Beefy Boxes and Bandwidth Generously Provided by pair Networks
Just another Perl shrine
 
PerlMonks  

A complex recursive regex,help

by OM_Zen (Scribe)
on Feb 06, 2003 at 00:40 UTC ( [id://233001]=perlquestion: print w/replies, xml ) Need Help??

OM_Zen has asked for the wisdom of the Perl Monks concerning the following question:

Hi , Great Monks of the Monastery ,please help on this

my $a = "x|xx|xx|xxxx|xx|xxx|xx|xx|x"; $a =~ s/x\|xx\|x/x\|x x\|x/g; print "[$a]\n"; This gives the output [x|x x|xx|xxxx|x x|xxx|x x|xx|x]

The string above has this pattern x|xx|x ,that has to be changed to x|x x|x,( my intent is to change |xx| alone to |x x| and not any other occurances of xx ) when I am doing this , the part of the code that has the pattern like x|xx|xx|x is changed to x|x x|xx|x, I understand that when the string is parsed and the pattern of x|xx|x occurs , it is changed to x|x x|x, but the next time when it occurs together the parser would have crossed the pattern and hence changes only the first occurance and leaves the second one as it was in the string .

I am asking the way to recursively do pattern matching or doing backtracking or something to match the second pattern as well

Alternately , a colleague had a while loop going

while($_ =~ s/x\|xx\|x/x\|x x\|x/g){ }


I have come to the monastery for an answer that will be in doing this recursively or through some other pattern to do this through regular expression itself

20030208 Edit by Corion - changed text from within code to normal text.

Replies are listed 'Best First'.
Re: A complex recursive regex,help
by tachyon (Chancellor) on Feb 06, 2003 at 00:46 UTC

    You don't need recursion.
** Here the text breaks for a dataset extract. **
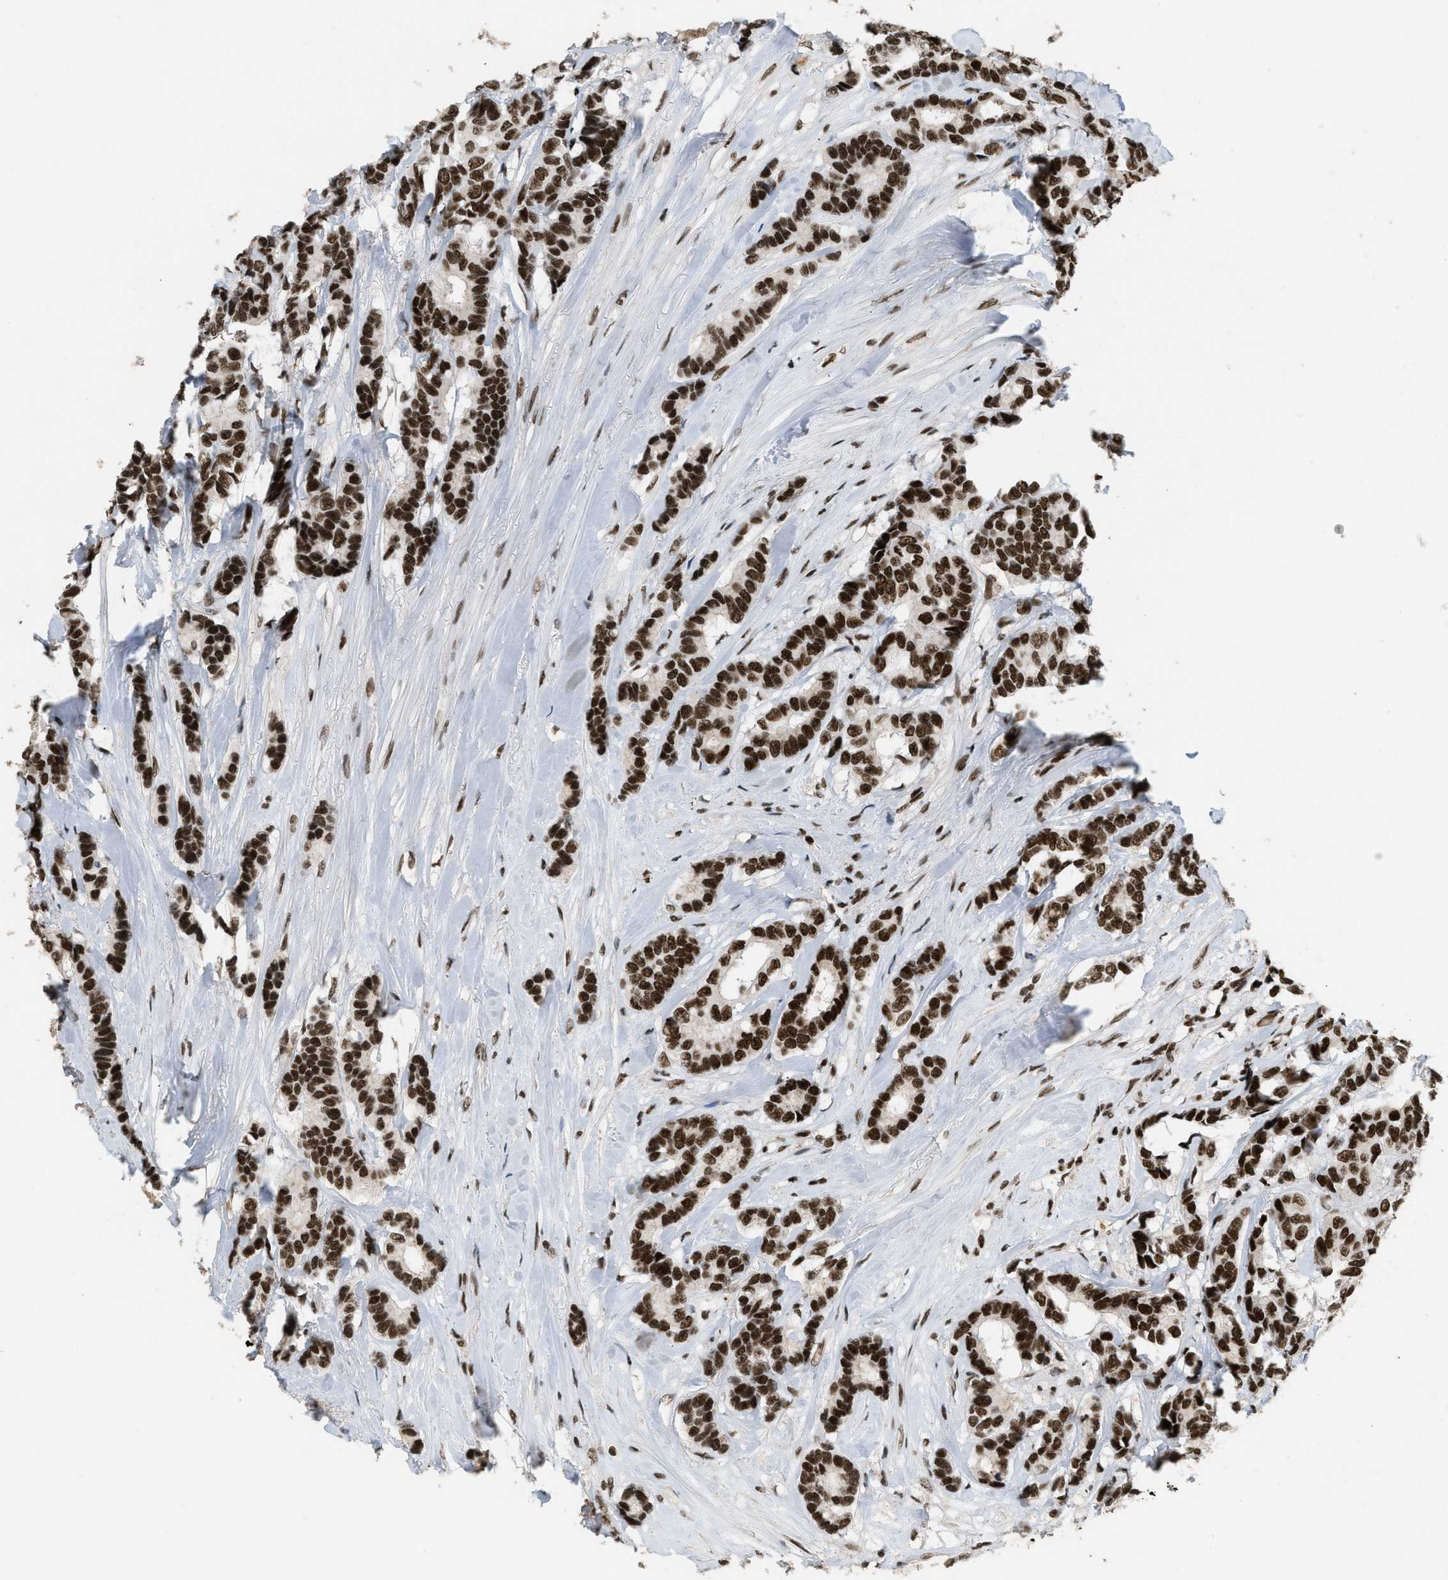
{"staining": {"intensity": "strong", "quantity": ">75%", "location": "nuclear"}, "tissue": "breast cancer", "cell_type": "Tumor cells", "image_type": "cancer", "snomed": [{"axis": "morphology", "description": "Duct carcinoma"}, {"axis": "topography", "description": "Breast"}], "caption": "Immunohistochemical staining of breast infiltrating ductal carcinoma exhibits high levels of strong nuclear expression in about >75% of tumor cells.", "gene": "SMARCB1", "patient": {"sex": "female", "age": 87}}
Just use the positive look back and look forward assertions which don't eat string. See perlman:perlre

    my $a = "x|xx|xx|xxxx|xx|xxx|xx|xx|x"; $a =~ s/(?<=\|)xx(?=\|)/x x/g; print "[$a]\n"; __DATA__ [x|x x|x x|xxxx|x x|xxx|x x|x x|x]
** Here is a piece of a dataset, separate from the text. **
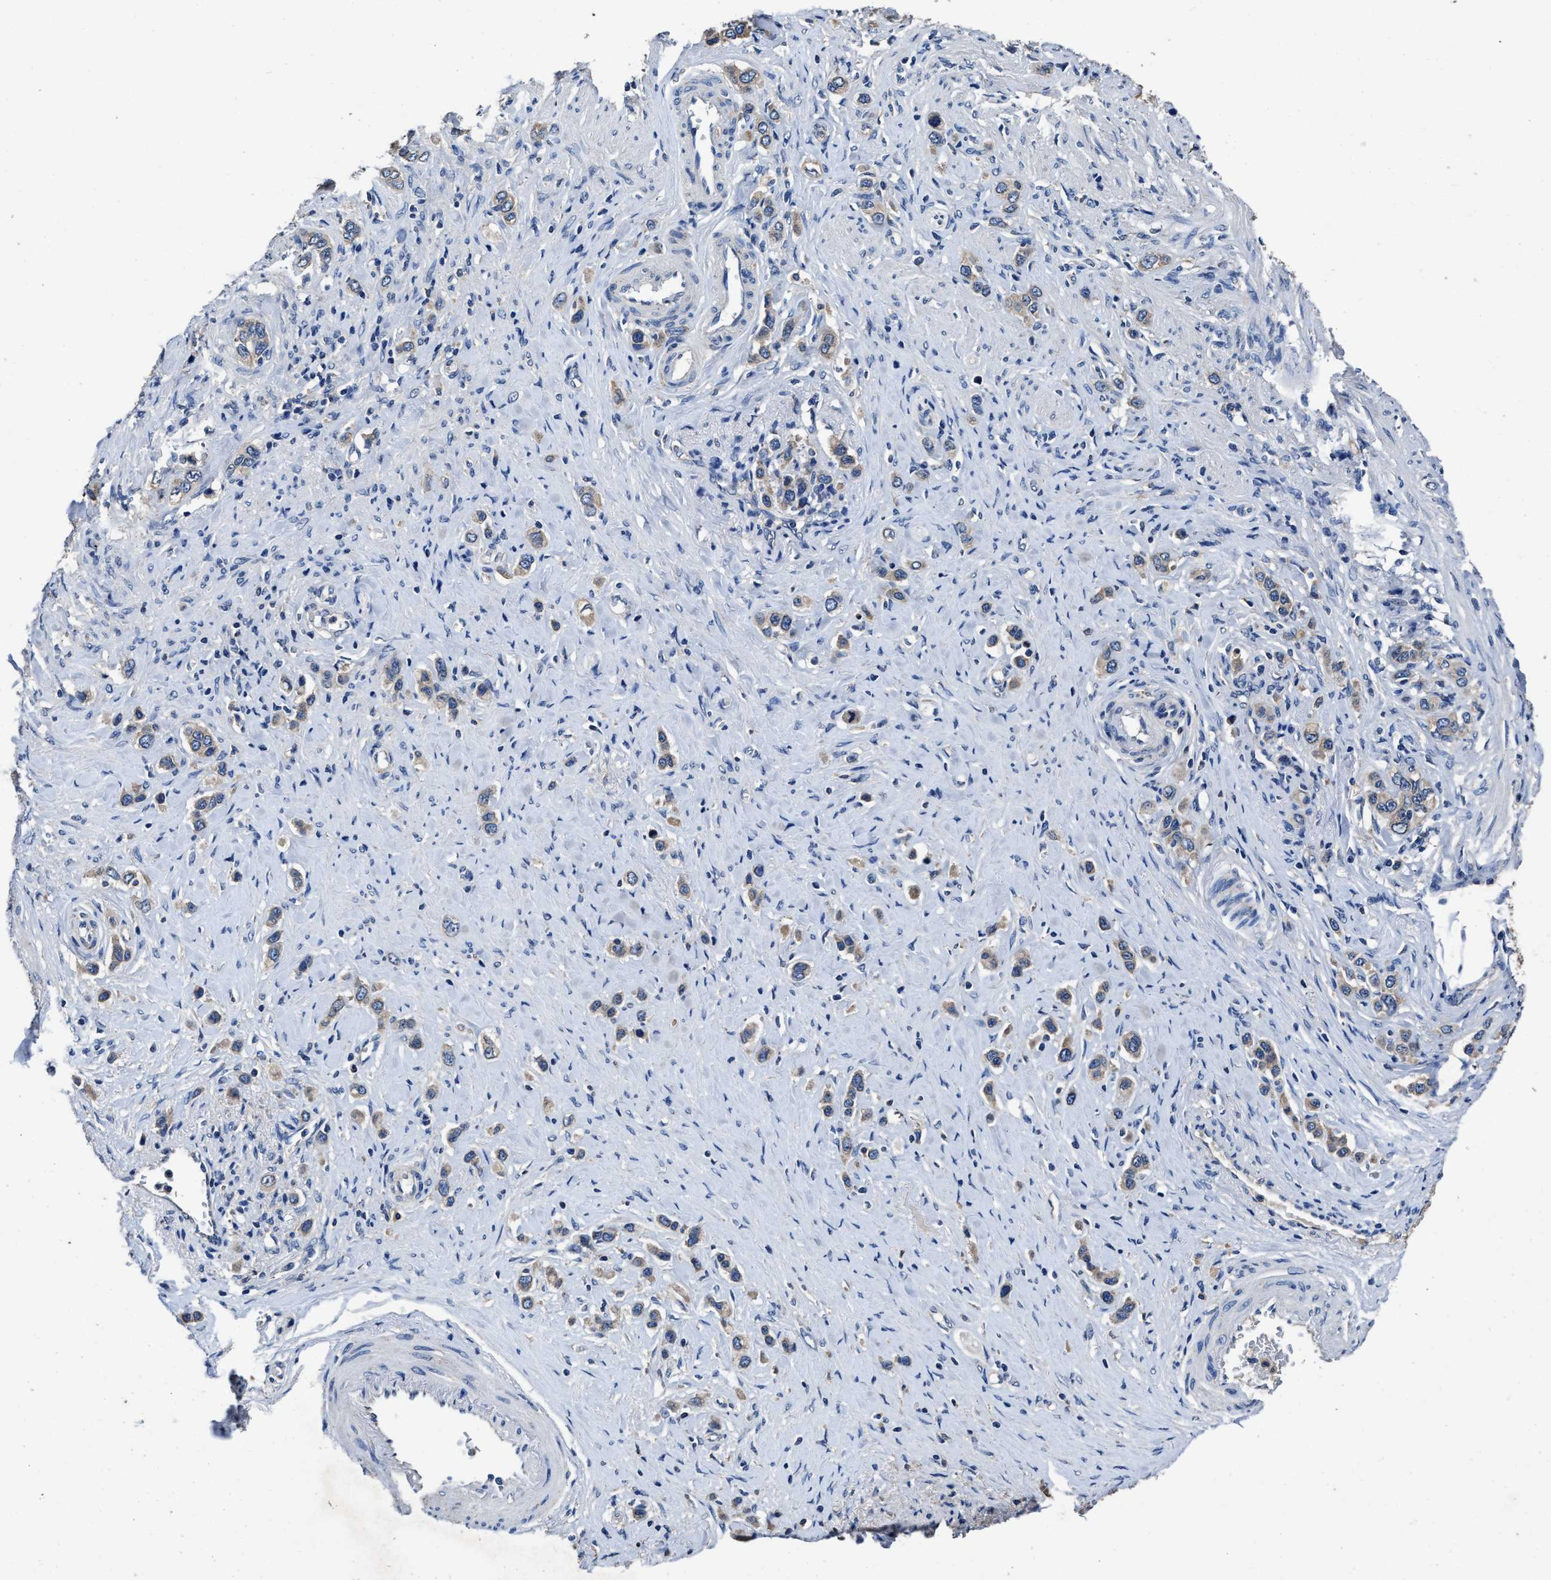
{"staining": {"intensity": "weak", "quantity": ">75%", "location": "cytoplasmic/membranous"}, "tissue": "stomach cancer", "cell_type": "Tumor cells", "image_type": "cancer", "snomed": [{"axis": "morphology", "description": "Adenocarcinoma, NOS"}, {"axis": "topography", "description": "Stomach"}], "caption": "Protein analysis of stomach cancer (adenocarcinoma) tissue demonstrates weak cytoplasmic/membranous expression in approximately >75% of tumor cells. The staining is performed using DAB (3,3'-diaminobenzidine) brown chromogen to label protein expression. The nuclei are counter-stained blue using hematoxylin.", "gene": "UBR4", "patient": {"sex": "female", "age": 65}}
    You don't say what you want to do with the edge cases:

    $a = 'xx|xx|xx'; # should this be (use example above): [xx|x x|xx] # or should it be [x x|x x|x x] # in which case you will need to add an extra regex because you can't +have # variable width lookbacks. this regex just processes those edge cases $a =~ s/^xx(?=\|)|(?<=\|)xx$/x x/g; # combined with the first part gives you some real perl line noise # if you want it all in a single regex $a =~ s/^xx(?=\|)|(?<=\|)xx(?=\|)|(?<=\|)xx$/x x/g;

    cheers

    tachyon

    s&&rsenoyhcatreve&&&s&n.+t&"$'$`$\"$\&"&ee&&y&srve&&d&&print

      Hi Tachyon ,

      my $a = "x|xx|xx|xxxx|xx|xxx|xx|xx|x"; $a =~ s/(?<=\|)xx(?=(\||$))/x x/g; # this is actually doing the regex edge cases too Tachyon


        Well *actually* it does not. Your test string does not *actually* contain the edge cases ( xx at the begining and end of the string):o) If your test string had contained the edge cases you would no doubt have noted the following failure case.....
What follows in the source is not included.